Heat Capacities and Thermodynamic Functions of ZrH2 and ZrD2 from 5 to 350°K and the Hydrogen Vibration Frequency in ZrH2

Abstract

The heat capacities of ZrH₂ and ZrD₂ were measured in an adiabatic type calorimeter from 5 to 350°K. X‐ray analyses showed the hydrides consist of a single face‐centered tetragonal phase.

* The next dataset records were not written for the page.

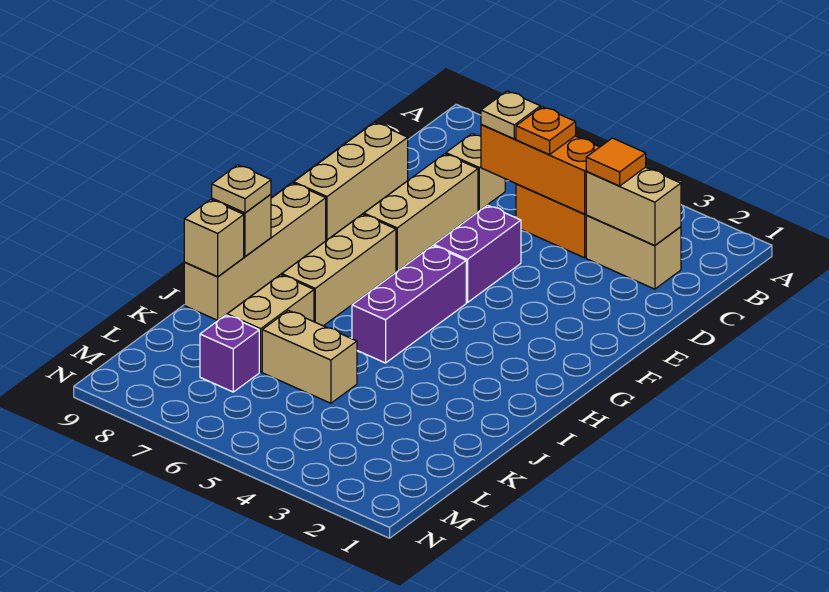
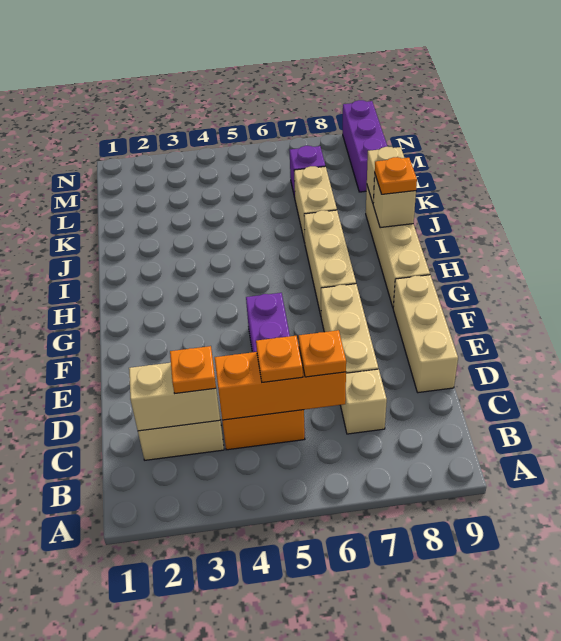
orange 1x1 tile [586,138,646,186] -> orange 1x1 plate [170,346,216,393]
tan 1x1 plate [481,91,540,139] -> orange 1x1 plate [299,330,346,377]
purple 1x3 brick [352,246,466,363] -> purple 1x3 brick moved to [343,100,388,192]
tan 1x1 plate [212,165,271,213] -> orange 1x1 plate [374,157,417,194]
tan 1x2 brick [262,311,357,403] -> none

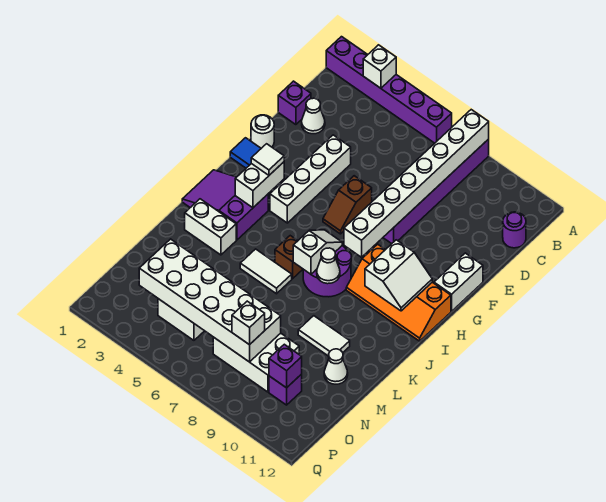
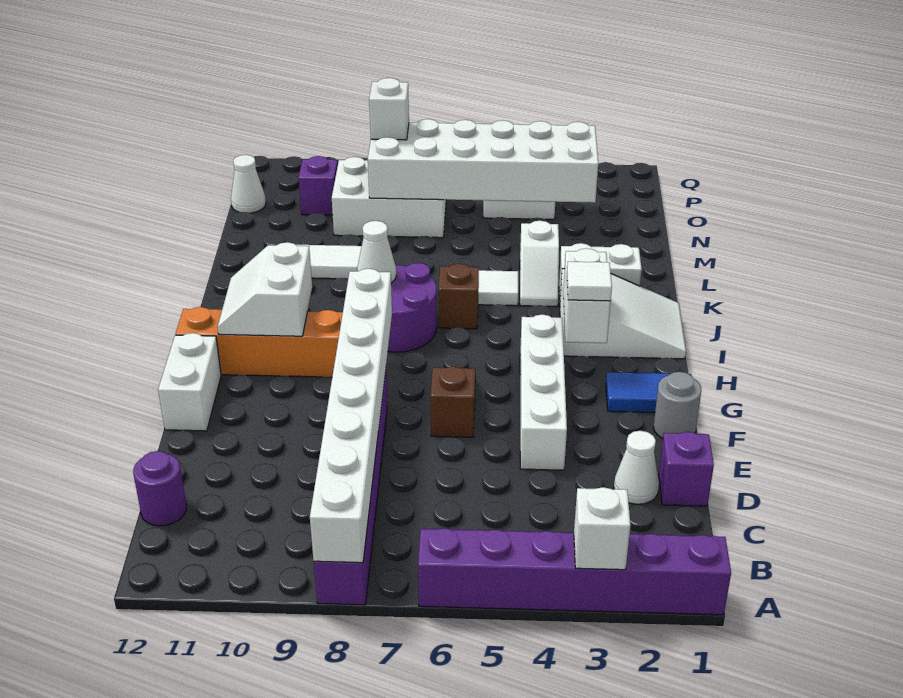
white 1x1 round brick [251,115,274,148] -> grey 1x1 round brick [653,372,701,439]
purple 2x3 slope [182,170,268,240] -> white 2x3 slope [560,269,686,359]
white 1x2 slope [293,230,342,274] -> white 1x2 slope moved to [520,221,559,306]
white 1x1 cone [324,349,348,384] -> white 1x1 cone moved to [231,155,266,213]
purple 1x1 brick [269,344,302,388] -> none

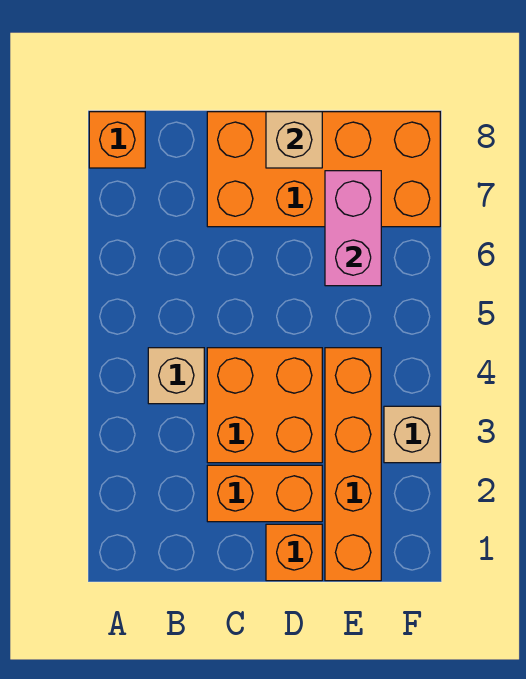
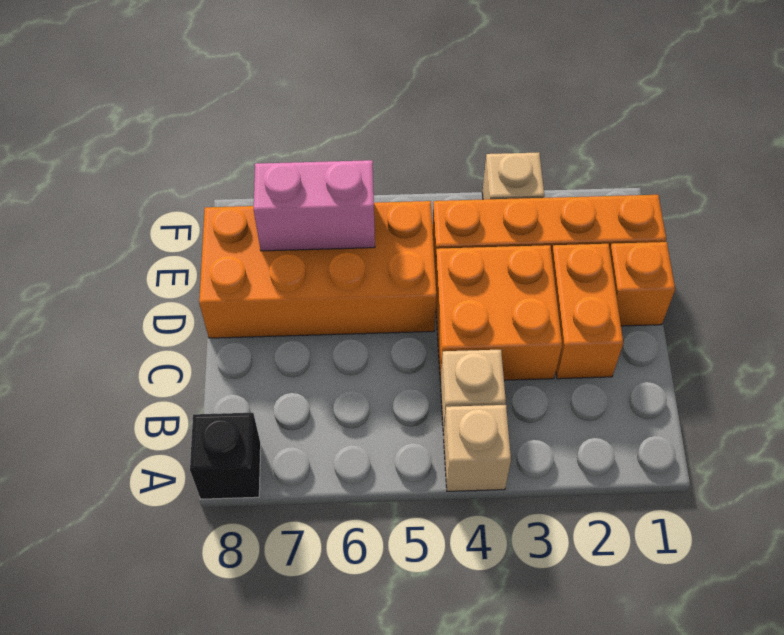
orange 1x1 brick [89,112,145,168] -> black 1x1 brick [190,413,261,499]
orange 2x4 brick [207,112,440,227] -> orange 2x4 brick turned to [199,201,436,338]
tan 1x1 brick [266,112,322,168] -> tan 1x1 brick moved to [444,405,511,491]

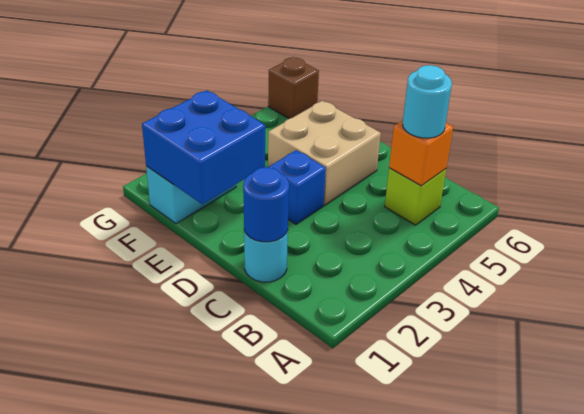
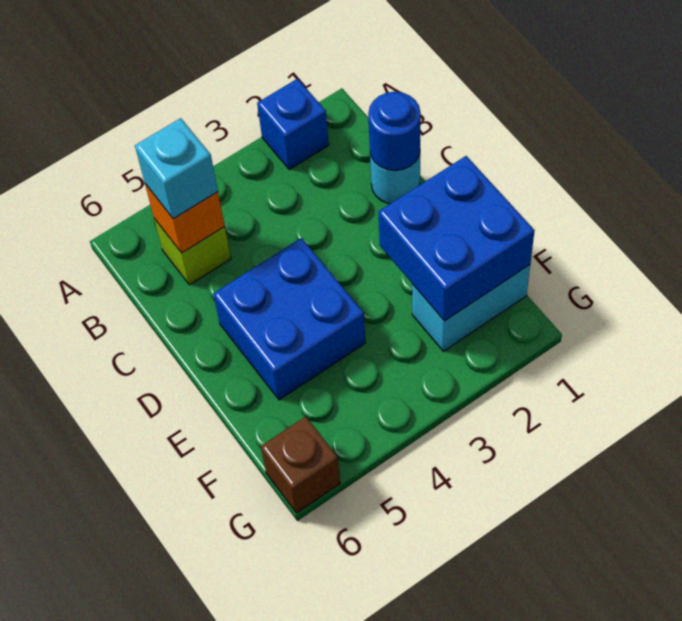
cyan 1x1 round brick [403,65,452,138] -> cyan 1x1 brick [135,118,218,219]
blue 1x1 brick [269,150,326,224] -> blue 1x1 brick moved to [257,79,329,169]
tan 2x2 brick [268,101,381,205] -> blue 2x2 brick [213,238,366,400]

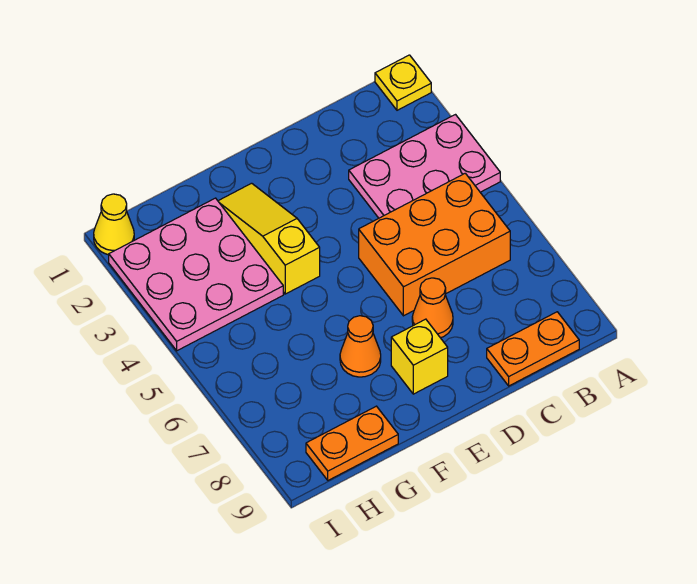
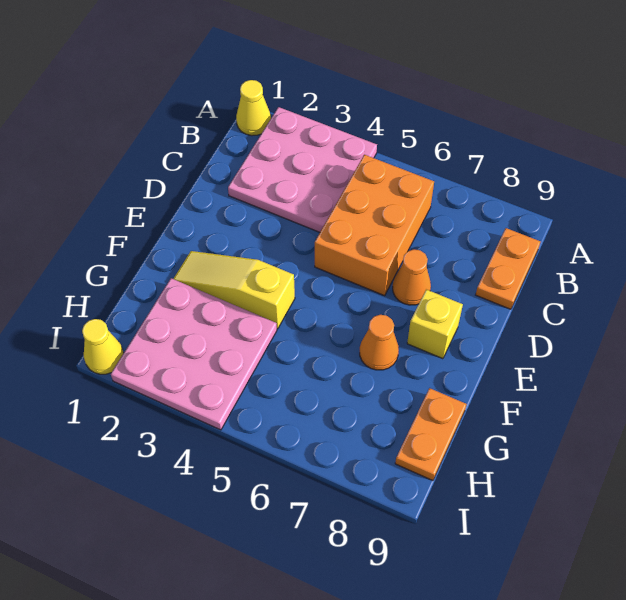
yellow 1x1 plate [375,55,431,110] -> yellow 1x1 cone [236,80,271,136]
pink 2x3 plate [349,115,500,218] -> pink 3x3 plate [228,107,377,232]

The data for both compounds below 11°K were found to fit the equation C_v=9.8×10^—4T+464.6(T/θ)³ cal deg^—1 mole^—1, where θ=311.4, and this equation was used to extrapolate the heat capacities below 6°K. Between 20 and 100°K the C_p of ZrD₂ averages 1% lower than that of ZrH₂ but above 110°K the C_p of ZrD₂ becomes increasingly greater than that of ZrH₂. At 298.15°K the heat capacities and thermodynamic functions calculated from the data are C_p=7.396±0.015 cal deg^—1 mole^—1, S°=8.374±0.02 cal deg^—1 mole^—1, H°—H₀°=1284.1±2 cal mole^—1, and (F°—H₀°)/T=—4.067±0.01 cal deg^—1 mole^—1 for ZrH₂, and 9.631±0.019, 9.168±0.02, 1474.4±3, and —4.223±0.01, respectively, for ZrD₂. The free energy of formation of ZrH₂ at 298.15°K is —30.9±2 kcal mole^—1 and that of ZrD₂ is —31.2±2. On the assumption that the difference in the heat capacity between the two isotopic compounds arises from a triply degenerate hydrogen vibration, it was found that the difference in the temperature range 100 to 350°K could be satisfactorily fitted by the difference between two Einstein heat capacity functions with a frequency of 1190±30 cm^—1 for ZrH₂ and 1190/√2 cm^—1 for ZrD₂. This result is compared with the optical lattice vibration frequency found by neutron scattering experiments.